A more useful guide to avoiding the dangers associated with fat is now being suggested.
It, too, may be a little rough-and-ready, but it’s handily simple – and it’s said to be a more reliable indicator of risk than BMI.
If your waist measurement is more than half your height, you’re in the “at risk” category.
If it’s less than that, you and your doctor shouldn’t need to worry.
On that basis, I’m OK. Just. Nudge up one more trouser size and it would be time to take action.

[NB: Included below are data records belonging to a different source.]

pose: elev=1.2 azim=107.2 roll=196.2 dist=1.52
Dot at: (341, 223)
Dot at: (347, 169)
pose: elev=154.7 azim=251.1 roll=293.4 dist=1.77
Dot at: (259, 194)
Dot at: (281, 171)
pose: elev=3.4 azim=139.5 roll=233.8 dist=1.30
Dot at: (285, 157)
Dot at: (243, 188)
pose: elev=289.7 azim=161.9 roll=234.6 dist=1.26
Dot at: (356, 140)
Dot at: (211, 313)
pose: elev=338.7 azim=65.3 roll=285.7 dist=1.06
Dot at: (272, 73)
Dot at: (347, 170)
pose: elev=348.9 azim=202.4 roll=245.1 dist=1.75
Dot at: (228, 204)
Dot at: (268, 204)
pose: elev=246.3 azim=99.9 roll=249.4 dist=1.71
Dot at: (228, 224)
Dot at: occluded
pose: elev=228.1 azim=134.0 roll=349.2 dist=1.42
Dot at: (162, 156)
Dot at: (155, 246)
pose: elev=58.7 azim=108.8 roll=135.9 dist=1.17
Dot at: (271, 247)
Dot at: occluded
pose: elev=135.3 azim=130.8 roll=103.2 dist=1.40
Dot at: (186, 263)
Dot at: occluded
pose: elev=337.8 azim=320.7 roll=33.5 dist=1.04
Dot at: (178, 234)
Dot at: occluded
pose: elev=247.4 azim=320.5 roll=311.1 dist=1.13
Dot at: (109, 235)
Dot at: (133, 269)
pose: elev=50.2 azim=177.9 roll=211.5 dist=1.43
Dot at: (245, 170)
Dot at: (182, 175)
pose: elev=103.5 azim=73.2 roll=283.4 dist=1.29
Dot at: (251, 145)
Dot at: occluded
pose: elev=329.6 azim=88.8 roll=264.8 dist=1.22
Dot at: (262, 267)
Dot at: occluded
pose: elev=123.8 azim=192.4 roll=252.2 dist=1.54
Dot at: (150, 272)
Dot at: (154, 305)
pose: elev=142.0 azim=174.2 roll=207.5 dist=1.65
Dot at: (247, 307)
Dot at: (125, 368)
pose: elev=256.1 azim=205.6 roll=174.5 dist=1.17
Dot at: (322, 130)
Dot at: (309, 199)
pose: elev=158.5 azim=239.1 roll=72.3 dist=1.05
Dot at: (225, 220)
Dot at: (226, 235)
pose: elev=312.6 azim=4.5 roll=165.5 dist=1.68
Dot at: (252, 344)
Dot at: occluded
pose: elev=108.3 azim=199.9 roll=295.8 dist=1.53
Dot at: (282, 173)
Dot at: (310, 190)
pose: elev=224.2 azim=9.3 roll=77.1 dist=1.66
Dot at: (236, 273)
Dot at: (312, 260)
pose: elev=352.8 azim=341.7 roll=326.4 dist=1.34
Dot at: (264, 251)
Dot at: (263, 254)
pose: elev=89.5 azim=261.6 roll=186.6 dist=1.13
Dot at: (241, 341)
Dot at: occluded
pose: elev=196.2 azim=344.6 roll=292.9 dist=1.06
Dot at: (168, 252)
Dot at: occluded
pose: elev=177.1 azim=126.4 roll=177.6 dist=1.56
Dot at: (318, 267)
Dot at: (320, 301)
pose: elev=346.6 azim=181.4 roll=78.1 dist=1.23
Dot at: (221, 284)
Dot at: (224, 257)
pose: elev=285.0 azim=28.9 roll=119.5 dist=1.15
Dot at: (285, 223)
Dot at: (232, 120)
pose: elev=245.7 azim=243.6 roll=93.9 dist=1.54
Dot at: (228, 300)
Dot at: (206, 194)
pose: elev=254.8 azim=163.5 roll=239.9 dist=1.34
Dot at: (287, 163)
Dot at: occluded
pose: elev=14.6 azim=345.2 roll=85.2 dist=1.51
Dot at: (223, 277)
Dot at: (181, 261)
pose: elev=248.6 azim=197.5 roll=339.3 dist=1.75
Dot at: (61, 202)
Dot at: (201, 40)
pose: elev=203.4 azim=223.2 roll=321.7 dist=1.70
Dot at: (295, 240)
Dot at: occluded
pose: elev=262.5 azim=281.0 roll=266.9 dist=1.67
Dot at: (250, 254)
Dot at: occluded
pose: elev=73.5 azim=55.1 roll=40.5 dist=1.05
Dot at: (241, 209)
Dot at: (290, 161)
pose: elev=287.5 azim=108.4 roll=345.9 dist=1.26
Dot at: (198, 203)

I don’t think anyone looking at me would immediately think I was fat. Not in this society, at this time, anyway.
But then, our standards of what is “normal” have crept inexorably upwards, even in my lifetime.
I know I’d feel better if I were a little fitter, my middle-age spread a little trimmed.
If I’m normal – and in this time and place I’m probably slightly fitter than most my age – then “normal” has edged dangerously close to “overweight”.
When my mother was a girl, poor people in this country tended to be thin. Only the wealthy were fat. It had been that way for many generations, and in many parts of the world it continues to be true.
Here, today, and in “the West” generally, it’s often the less well-off who are fat.
It has been said – I’ve said it myself – that being fat is a sign of taking more than your fair share of the food. To some extent that’s true. But it’s more complicated than that.
A lot of it’s not just about how much you eat, but what you eat.
Bulking up on cheap foods bulks you up unhealthily. And, because they contain more fat, sugar and salt than healthier foods, they make you crave more.
It’s an addiction that the manufacturers and fast-food outlets create and encourage.
Smaller quantities of better food might make you leaner, fitter, healthier – and not really cost more in total either.
But it’s easier said than done, I know. Especially with all that advertising, and all those other bad-food addicts all around us, setting an unhealthy standard of “normal”.